Ярцев понимал, что надолго упрятать градоначальника в больницу Витковскому не удастся. Что ж, придётся мириться с его возвращением.
– А что французы? – спросил он.
– У них был военный совет. Насколько я разобрал, обсуждали размещение войск вблизи города. Что-то о мостах говорили…
– И ты недослушал? – Ярцев схватил Гната за грудки.
– Дослушаешь тут, – стал оправдываться Гнат. – Я французский и так плохо разбираю, только приложил ухо, как во дворе появился хозяин. И сразу ко мне в конюшню. Что мне оставалось делать… слезать – и во двор.
Ярцев тяжело вздохнул, задумался. Потом спросил:
– Давненько я не получал от тебя известий. Как часты у Сен-Сира военные советы?
– Этот первый, – недоумённо пожал плечами Гнат.
– Как первый? Первый военный совет за месяц?
– Первый… Бог свидетель! – перекрестился Гнат. – Я и сам удивляюсь. Удино проводил их регулярно, через два дня на третий, а накануне сражений вообще каждый день. А этот… обосновался в монастыре иезуитов и сидит не тужит. Только вчера вот собрал совет.
– В монастыре иезуитов?

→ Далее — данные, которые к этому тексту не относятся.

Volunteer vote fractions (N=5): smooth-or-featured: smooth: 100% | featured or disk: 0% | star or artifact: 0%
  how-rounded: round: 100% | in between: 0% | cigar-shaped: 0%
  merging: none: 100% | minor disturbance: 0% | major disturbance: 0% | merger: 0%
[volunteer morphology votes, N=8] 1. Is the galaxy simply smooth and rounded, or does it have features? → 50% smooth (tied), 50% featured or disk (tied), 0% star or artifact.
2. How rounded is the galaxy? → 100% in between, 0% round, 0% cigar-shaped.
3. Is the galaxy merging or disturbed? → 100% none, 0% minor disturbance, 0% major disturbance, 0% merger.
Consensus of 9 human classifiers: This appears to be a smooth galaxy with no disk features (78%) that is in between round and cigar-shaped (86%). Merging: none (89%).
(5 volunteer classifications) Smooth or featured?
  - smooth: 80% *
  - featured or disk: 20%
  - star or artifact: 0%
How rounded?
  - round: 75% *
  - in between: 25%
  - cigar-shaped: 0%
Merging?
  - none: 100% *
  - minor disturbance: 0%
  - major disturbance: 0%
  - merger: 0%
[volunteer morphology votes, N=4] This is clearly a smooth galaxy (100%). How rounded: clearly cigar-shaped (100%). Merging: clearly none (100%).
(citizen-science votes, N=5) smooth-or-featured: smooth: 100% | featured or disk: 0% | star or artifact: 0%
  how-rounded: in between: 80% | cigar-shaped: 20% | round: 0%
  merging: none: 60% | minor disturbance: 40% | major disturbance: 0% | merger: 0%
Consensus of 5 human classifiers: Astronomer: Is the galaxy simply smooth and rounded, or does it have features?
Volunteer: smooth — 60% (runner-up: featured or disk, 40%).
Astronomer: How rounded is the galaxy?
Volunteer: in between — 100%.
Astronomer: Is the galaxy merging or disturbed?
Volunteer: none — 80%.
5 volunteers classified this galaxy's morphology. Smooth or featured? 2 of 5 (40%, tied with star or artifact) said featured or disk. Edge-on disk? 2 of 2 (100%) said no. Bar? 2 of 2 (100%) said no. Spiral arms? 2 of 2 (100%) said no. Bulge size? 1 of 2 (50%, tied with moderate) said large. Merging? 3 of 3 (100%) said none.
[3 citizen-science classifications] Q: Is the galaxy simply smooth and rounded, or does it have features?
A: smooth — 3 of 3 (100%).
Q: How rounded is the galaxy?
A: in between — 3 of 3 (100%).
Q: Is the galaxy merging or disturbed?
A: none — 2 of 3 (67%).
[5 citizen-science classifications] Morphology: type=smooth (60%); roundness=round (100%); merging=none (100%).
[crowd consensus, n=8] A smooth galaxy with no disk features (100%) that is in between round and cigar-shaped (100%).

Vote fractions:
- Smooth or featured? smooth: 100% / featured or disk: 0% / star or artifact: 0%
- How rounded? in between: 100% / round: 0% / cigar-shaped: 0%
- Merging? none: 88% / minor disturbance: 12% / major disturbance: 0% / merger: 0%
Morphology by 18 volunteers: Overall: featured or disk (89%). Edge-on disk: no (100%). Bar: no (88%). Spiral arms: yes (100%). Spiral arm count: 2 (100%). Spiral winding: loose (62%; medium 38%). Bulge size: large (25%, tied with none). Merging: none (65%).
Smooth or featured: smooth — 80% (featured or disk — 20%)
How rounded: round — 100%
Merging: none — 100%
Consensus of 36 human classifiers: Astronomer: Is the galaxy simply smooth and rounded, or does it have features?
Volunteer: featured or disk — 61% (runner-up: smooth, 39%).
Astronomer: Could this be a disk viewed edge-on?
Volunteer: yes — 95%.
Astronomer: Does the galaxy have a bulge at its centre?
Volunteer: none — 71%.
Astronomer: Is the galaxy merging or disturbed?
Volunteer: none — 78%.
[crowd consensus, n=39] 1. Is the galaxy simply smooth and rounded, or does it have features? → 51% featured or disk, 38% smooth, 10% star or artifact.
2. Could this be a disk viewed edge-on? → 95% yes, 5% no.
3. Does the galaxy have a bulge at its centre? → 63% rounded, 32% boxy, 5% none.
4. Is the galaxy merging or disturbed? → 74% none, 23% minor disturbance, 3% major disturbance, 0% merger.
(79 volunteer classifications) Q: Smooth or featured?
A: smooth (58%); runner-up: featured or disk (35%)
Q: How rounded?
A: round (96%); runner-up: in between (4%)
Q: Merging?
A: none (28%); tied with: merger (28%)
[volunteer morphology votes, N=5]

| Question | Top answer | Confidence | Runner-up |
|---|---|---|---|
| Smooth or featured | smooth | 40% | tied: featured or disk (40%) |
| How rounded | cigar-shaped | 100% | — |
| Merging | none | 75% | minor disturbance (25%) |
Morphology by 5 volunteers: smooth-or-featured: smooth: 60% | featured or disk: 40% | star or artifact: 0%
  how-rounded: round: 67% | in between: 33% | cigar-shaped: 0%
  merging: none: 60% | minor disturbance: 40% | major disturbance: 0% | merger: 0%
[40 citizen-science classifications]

Но зачем?
– Ну, уж мне это знать не дозволено, – покачал головой Гнат. – Хотя…
– Что, хотя?
– В народе сказывают, в подвалах монастыря большие запасы продовольствия и вина.
Услышанное заинтересовало Ярцева. Отпустив Гната, приказав ему по возможности продолжать наблюдение, но быть осторожным, он вернулся в дом.
Чудодейственное влияние еды сказалось быстро. Откушав русской каши, Чезаре Конти переменился в лице, повеселел и принялся жестами разговаривать с Еремеем. Еремей кивал и тоже был весел, хоть по-итальянски ничего не понимал. А Конти вдруг приятно обнаружил, что у него перестал болеть зуб.
…На следующий день, когда Конти явился в дом Еремея за очередной порцией пищи, он был уже в хорошем настроении. С интересом осмотрев жилище купца Ухова, он изрёк:
– И в этой, как говорят русские, халупе купец прятал свои сокровища? – Конти вздохнул и покачал головой.
– Всё так, дорогой Чезаре, – заверил его Донадони-Ярцев. – А сколько вокруг таких вот халуп: в городках, в деревнях, в местечках у богатых жидов. Мы же с вами теряем понапрасну время.
– Вы правы, вы правы, – согласился интендант корпуса. – Я добьюсь надёжной охраны, и мы с вами поедем по этим злачным местам. И кое-что найдём!
– Прошу прощения, мой полковник, но я бы посоветовал первым делом наведаться в монастырь иезуитов, где облюбовал себе жилище наш славный маршал Сен-Сир. Монастырь в городской черте, и охраны нам не надо.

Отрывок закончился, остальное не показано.